» Exercise goal
Your task is to work out how many lines in the data include the word "Tieliikenteen". Reply with the number alone.

» Record extracts

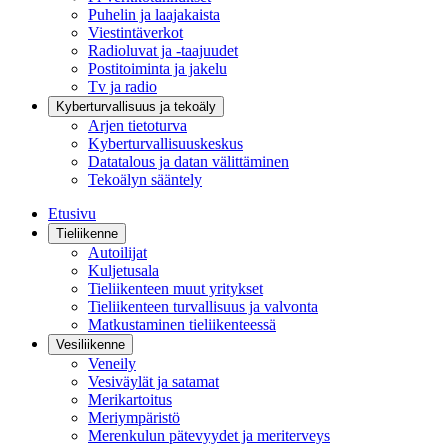
Puhelin ja laajakaista
Viestintäverkot
Radioluvat ja -taajuudet
Postitoiminta ja jakelu
Tv ja radio
Kyberturvallisuus ja tekoäly
Arjen tietoturva
Kyberturvallisuuskeskus
Datatalous ja datan välittäminen
Tekoälyn sääntely
Etusivu
Tieliikenne
Autoilijat
Kuljetusala
Tieliikenteen muut yritykset
Tieliikenteen turvallisuus ja valvonta
Matkustaminen tieliikenteessä
Vesiliikenne
Veneily
Vesiväylät ja satamat
Merikartoitus
Meriympäristö
Merenkulun pätevyydet ja meriterveys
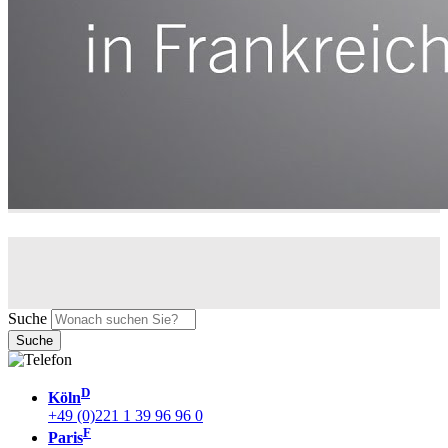
Suche
D
Köln
+49 (0)221 1 39 96 96 0
F
Paris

» Solved problem
2